Hallo Sacco,
Ja, TWH und Saarlos Wolfhunde sind toll - zum Anschauen, jedenfalls. Wolfhunde sind eine Aufgabe für sich und während es manche Halter stolz macht zu wissen, dass sie da 'eben keinen normalen Hund' an der Leine führen, muss man sich auch wirklich darauf einlassen können da 'eben keinen normalen Hund' an der Leine zu führen. Bewundernd-ängstliche Blicke auf der Strasse mit einem Wolfhund sind Dir sicher. Viele Menschen, die ausser im Zoo kaum mit Wölfen in Berührung kommen, romantisieren die Tiere, und man wird häufig in allerlei Gespräche mit Mitmenschen über den Hund verwickelt.

□ □ □

AUFGABE 1 ▸
Gib sämtliche Zeilen der Auflistung unverändert aus und lass dabei die Bilder weg.
AUFGABE 2 ▸
Setze den Beitrag über Wolfhunde im Anschluss an seinen letzten Satz fort.
Der Beitrag über Wolfhunde und die Auflistung haben inhaltlich nichts miteinander zu tun.

□ □ □

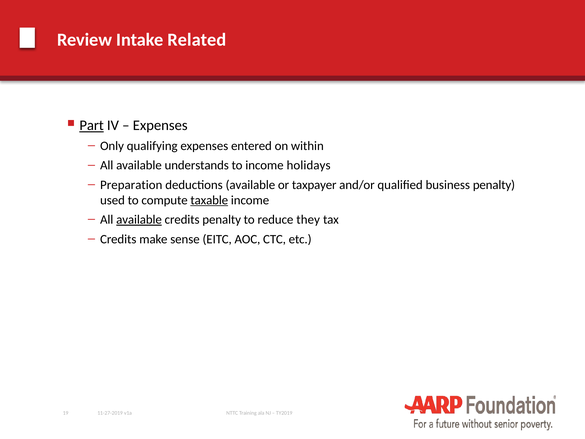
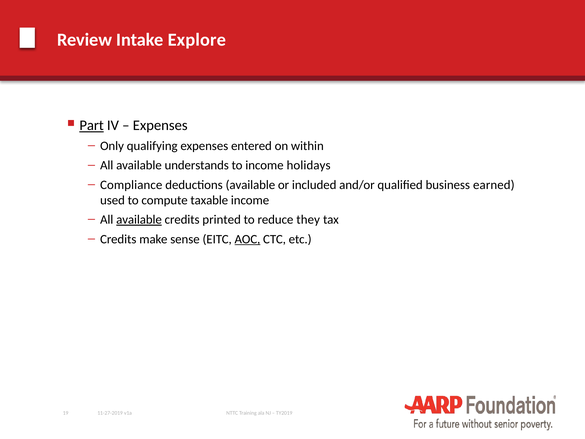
Related: Related -> Explore
Preparation: Preparation -> Compliance
taxpayer: taxpayer -> included
business penalty: penalty -> earned
taxable underline: present -> none
credits penalty: penalty -> printed
AOC underline: none -> present
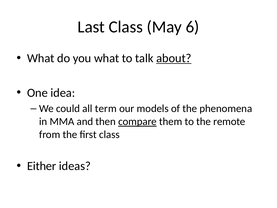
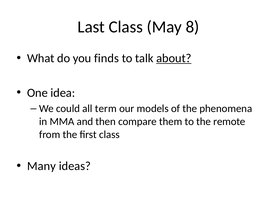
6: 6 -> 8
you what: what -> finds
compare underline: present -> none
Either: Either -> Many
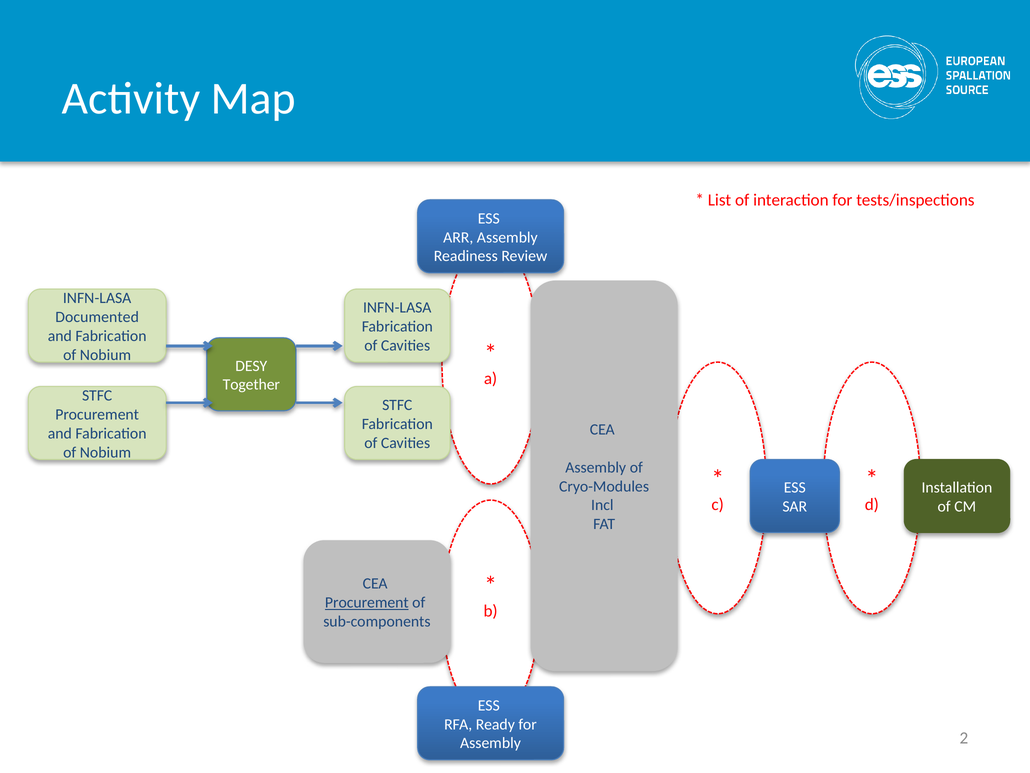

□ □ □

ANTWORT 1 ▸
Related: Related -> Explore
Preparation: Preparation -> Compliance
taxpayer: taxpayer -> included
business penalty: penalty -> earned
taxable underline: present -> none
credits penalty: penalty -> printed
AOC underline: none -> present
6: 6 -> 8
you what: what -> finds
compare underline: present -> none
Either: Either -> Many

ANTWORT 2 ▸
Ich kenne um die 20 Wolfhunde und davon waren höchstens drei, die ich nicht als äusserst vorsichtig, unsicher und scheu erlebt hätte. Als die 'bessere Polizeihunde', die man sich wünschte, stellten sich beide Rassen nicht heraus. Leendert Saarlos sah bald ein, dass Hunde nicht 'zu domestiziert' für ihren Job waren, sondern eher 'gerade domestiziert genug'. Man schaffte es, einige THW zu Suchhunden und, wenn ich mich Recht erinnere, sogar zu Schutzhunden auszubilden - hervorgetan hätte sich dabei aber keiner dabei. Es gibt gute Gründe, weshalb man diese Rassen kaum auf Hundesportanlässen sieht.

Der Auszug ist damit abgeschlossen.